Titel: „Vorbeugende Verbrechensbekämpfung“ und die Hamburger Kriminalpolizei als Akteur von NS-Verbrechen
Startdatum: 18.03.2020
Startzeit: 18.00 Uhr
Endzeit: 20.00 Uhr
Ort: Geschichtsort Stadthaus, Stadthausbrücke 6, 20355 Hamburg
Beschreibung: 

Während die Gestapo als ausführendes Organ von NS-Verbrechen weithin bekannt ist, rückte die nationalsozialistische Kriminalpolizei erst in den 1990er-Jahren zunehmend in den Fokus von Forschung und Öffentlichkeit. Insbesondere ihre Beteiligung an der sozialrassistisch begründeten Verfolgung von Bevölkerungsgruppen wie Sinti und Roma, Homosexuellen oder Kleinkriminellen und Obdachlosen galt lange nicht als NS-spezifisches Verbrechen, sondern vielmehr als Fortführung regulärer Kriminalpolitik mit etwas „anderen Mitteln“. In dem Vortrag wird die Rolle der Hamburger Kriminalpolizei unter diesem Gesichtspunkt beleuchtet und dabei insbesondere die sogenannte „vorbeugende Verbrechensbekämpfung“ illustriert.
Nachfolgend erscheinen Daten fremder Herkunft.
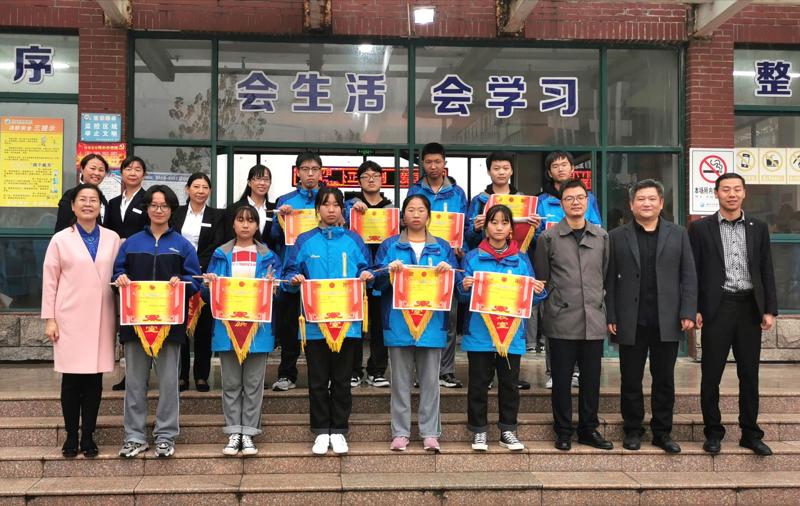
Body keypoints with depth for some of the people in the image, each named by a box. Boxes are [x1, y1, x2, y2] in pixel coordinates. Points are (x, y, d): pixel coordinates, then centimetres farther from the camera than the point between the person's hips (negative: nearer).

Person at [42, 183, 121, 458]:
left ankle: (88, 436, 14)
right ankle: (71, 436, 14)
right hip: (70, 319, -1)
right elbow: (49, 281, 3)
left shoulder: (112, 239, 7)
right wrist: (49, 319, -2)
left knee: (94, 379, 3)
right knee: (71, 379, 2)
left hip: (102, 319, 1)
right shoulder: (60, 240, 4)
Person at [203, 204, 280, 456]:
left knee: (253, 383, 4)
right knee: (231, 383, 6)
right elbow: (208, 293, 8)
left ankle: (248, 433, 12)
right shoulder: (221, 255, 9)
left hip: (258, 327, -1)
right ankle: (233, 432, 14)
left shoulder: (268, 256, 6)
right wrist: (210, 283, -13)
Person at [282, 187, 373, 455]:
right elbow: (289, 275, 5)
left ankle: (339, 431, 18)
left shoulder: (353, 240, 8)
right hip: (314, 321, 0)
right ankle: (321, 431, 17)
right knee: (318, 381, 6)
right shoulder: (305, 241, 6)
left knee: (342, 380, 7)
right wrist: (295, 280, -16)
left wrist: (366, 277, -12)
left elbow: (364, 271, 10)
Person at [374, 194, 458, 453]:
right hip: (398, 322, -1)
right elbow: (376, 281, 2)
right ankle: (400, 432, 11)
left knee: (430, 380, 3)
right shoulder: (390, 246, 10)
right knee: (400, 381, 4)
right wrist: (389, 270, -18)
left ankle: (430, 433, 10)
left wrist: (449, 270, -14)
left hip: (432, 323, 1)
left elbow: (456, 282, 7)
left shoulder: (442, 247, 13)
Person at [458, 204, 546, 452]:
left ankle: (508, 431, 20)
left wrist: (538, 291, -13)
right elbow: (464, 298, 1)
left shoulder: (521, 259, 7)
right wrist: (465, 288, -20)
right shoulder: (473, 258, 2)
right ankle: (478, 431, 17)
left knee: (510, 383, 8)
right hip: (479, 332, -1)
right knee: (479, 382, 5)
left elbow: (530, 299, 8)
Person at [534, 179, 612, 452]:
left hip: (594, 320, 3)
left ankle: (589, 429, 22)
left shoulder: (602, 236, 10)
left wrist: (598, 300, 11)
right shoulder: (548, 237, 1)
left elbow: (605, 274, 16)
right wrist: (552, 305, 3)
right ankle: (563, 431, 16)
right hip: (562, 321, -3)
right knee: (562, 378, 4)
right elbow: (541, 278, 5)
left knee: (591, 378, 9)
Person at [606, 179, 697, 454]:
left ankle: (662, 432, 20)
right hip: (631, 322, -1)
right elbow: (610, 280, 2)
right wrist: (611, 317, -4)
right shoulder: (617, 236, 4)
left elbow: (688, 276, 4)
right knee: (631, 380, 7)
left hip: (667, 321, 1)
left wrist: (687, 313, -5)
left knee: (664, 380, 9)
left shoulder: (678, 233, 8)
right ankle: (633, 430, 19)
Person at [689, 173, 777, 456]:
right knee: (711, 374, 3)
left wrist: (770, 310, 3)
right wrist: (693, 310, -6)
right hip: (717, 308, -2)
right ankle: (713, 432, 15)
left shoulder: (758, 228, 10)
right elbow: (693, 272, 0)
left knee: (749, 374, 9)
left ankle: (750, 433, 19)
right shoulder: (701, 228, 2)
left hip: (750, 308, 3)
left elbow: (766, 271, 10)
Die Referentin Dr. Dagmar Lieske promovierte zum Thema „Berufsverbrecher“ als Häftlinge im KZ Sachsenhausen und ist Mitbegründerin einer Initiative zur Anerkennung dieser ignorierten Opfergruppe. Seit April 2018 arbeitet sie an der Goethe-Universität in Frankfurt/Main in einem Forschungsprojekt über die Aufklärung und Prävention von sexuellem Kindesmissbrauch.